2. Secondary Hypothyroidism, defined as patients with low level of serum FT4 or FT3 (FT4 <7.9 pmol/ml, or FT4 <3.28 pmol/ml, Chemiluminescence immunoassay), and low TSH in serum (TSH < 5.91U μ iu/ml, Chemiluminescence immunoassay)

3. Growth hormone deficiency (GHD), GHD is defined by a peak GH response to insulin-induced hypoglycemia (insulin tolerance test, ITT), less than 5 ng/ml or 10 ng/ml, named complete growth hormone deficiency and partial growth hormone deficiency respectively.

4. Hypogonadotropic hypogonadism (HH). In teenagers (<18 years), HH diagnosed by low blood testosterone/ estrogen levels and low pituitary hormone level (LH), confirmed by GnRHa provocation test, peak LH response to gonadotropin stimulation test (0.1mg im) less than 12 mIU/ml (Chemiluminescence immunoassay). In adults with RCC, HH diagnosed by low blood testosterone/ estrogen levels and low pituitary hormone levels.

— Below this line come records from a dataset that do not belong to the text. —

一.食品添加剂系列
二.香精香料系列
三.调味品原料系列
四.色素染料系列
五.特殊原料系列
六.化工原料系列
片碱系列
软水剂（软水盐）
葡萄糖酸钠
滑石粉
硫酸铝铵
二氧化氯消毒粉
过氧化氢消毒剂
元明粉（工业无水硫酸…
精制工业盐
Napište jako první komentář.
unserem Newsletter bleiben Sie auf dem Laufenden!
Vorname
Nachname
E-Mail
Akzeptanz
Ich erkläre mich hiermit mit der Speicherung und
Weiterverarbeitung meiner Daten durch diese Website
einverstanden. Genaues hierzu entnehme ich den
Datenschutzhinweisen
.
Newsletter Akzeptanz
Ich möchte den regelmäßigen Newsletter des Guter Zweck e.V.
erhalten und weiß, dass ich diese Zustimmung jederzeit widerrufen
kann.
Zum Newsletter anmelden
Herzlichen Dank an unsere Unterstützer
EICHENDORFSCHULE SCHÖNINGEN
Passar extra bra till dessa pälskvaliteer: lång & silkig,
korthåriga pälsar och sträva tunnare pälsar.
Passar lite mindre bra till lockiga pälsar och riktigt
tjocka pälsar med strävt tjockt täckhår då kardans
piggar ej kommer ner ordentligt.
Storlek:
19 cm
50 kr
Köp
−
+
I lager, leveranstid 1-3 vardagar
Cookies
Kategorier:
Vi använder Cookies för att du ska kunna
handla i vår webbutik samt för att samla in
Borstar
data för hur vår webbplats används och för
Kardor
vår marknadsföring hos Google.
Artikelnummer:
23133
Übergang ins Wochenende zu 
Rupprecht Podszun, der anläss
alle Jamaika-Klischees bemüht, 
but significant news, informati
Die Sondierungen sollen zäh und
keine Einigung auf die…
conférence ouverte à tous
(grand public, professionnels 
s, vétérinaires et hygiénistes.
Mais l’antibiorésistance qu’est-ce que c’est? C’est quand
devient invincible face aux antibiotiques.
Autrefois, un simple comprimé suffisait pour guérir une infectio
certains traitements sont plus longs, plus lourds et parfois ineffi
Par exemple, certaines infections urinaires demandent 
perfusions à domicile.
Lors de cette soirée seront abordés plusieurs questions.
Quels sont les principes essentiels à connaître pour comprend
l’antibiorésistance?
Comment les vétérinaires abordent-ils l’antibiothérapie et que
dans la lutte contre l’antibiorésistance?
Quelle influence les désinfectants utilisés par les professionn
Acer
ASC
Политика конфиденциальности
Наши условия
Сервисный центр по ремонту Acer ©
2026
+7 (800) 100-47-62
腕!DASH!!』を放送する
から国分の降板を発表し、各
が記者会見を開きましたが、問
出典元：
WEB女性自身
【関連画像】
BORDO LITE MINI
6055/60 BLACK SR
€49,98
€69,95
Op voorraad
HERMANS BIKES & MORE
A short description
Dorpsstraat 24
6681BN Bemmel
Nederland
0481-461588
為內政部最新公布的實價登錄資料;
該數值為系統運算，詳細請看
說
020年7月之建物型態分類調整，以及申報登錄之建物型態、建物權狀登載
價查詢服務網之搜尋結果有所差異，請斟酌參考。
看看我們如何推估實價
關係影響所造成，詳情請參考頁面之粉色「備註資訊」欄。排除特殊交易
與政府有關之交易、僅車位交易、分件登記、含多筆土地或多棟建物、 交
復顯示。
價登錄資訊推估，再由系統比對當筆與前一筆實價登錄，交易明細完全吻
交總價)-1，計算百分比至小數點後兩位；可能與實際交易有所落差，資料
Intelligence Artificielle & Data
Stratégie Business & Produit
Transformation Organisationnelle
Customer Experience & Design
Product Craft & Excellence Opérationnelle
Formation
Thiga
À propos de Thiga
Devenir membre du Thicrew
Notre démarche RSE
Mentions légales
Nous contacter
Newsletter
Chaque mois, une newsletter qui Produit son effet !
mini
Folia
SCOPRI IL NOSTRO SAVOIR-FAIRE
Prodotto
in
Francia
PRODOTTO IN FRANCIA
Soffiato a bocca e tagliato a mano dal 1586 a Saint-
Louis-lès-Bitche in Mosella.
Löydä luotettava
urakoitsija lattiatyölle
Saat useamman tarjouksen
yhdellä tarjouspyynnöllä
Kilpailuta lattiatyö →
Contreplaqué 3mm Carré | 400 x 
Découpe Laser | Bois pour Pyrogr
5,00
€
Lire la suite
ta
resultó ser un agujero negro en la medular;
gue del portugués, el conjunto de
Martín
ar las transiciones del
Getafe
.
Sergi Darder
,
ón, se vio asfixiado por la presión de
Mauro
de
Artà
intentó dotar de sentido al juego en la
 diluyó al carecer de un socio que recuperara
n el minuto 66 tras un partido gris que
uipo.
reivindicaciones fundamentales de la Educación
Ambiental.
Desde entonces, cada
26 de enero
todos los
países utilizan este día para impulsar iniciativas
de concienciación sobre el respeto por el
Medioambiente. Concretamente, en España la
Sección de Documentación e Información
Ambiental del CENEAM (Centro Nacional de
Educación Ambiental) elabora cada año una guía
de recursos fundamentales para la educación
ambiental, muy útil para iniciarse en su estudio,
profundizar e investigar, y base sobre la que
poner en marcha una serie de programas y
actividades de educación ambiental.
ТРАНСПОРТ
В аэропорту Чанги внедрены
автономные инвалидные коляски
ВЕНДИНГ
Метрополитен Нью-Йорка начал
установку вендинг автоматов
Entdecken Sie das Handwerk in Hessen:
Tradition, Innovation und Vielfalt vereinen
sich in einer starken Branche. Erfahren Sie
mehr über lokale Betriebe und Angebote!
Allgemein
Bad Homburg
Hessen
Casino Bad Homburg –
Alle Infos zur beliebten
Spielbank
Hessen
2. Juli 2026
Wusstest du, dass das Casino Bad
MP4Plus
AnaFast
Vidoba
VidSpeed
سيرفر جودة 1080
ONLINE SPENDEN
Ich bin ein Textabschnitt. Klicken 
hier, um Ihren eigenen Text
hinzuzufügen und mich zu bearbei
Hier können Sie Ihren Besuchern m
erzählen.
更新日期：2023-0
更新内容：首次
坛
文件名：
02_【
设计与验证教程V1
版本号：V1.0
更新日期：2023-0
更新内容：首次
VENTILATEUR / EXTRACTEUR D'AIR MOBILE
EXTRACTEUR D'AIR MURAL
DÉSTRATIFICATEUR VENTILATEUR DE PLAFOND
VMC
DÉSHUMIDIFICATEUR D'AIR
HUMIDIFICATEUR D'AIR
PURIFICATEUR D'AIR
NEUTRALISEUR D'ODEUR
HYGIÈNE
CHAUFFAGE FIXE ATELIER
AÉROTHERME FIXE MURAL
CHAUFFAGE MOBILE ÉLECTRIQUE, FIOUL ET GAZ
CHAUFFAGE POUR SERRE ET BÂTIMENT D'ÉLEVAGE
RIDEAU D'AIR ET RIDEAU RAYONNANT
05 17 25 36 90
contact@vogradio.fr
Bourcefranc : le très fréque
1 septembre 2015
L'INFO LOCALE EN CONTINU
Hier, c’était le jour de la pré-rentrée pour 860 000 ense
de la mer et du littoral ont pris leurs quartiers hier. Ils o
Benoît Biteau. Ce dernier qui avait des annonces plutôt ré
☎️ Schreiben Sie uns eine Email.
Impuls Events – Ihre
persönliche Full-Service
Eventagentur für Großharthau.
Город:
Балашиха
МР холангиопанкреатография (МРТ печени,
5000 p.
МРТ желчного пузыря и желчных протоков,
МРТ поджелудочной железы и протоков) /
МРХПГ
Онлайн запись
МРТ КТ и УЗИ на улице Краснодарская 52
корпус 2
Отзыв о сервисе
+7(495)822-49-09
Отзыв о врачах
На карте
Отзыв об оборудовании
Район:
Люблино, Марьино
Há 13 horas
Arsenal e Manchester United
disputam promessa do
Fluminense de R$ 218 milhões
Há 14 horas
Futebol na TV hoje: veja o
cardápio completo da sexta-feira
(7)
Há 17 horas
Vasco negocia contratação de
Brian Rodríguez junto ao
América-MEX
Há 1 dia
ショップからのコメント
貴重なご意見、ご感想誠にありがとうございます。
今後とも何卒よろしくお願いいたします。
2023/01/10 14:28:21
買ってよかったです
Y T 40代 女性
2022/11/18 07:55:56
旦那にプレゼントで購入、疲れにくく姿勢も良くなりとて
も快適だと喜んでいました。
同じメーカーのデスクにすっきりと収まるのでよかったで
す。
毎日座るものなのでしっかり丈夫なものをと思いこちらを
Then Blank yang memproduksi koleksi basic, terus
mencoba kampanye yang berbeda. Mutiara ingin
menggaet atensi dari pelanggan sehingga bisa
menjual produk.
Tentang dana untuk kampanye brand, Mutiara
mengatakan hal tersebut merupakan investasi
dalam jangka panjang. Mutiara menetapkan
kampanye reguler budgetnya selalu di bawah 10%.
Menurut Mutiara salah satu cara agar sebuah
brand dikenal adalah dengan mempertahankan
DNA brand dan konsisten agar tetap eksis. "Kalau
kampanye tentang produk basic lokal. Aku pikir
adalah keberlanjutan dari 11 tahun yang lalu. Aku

5. Abnormal puberty, include precious puberty and delayed puberty. precious puberty refers to puberty begins before age 8 in girls and before age 9 in boys, delayed puberty is defined by the absence of testicular development in boys beyond 14 years (or a testicular volume lower than 4 ml) and by the absence of breast development in girls beyond 13 years.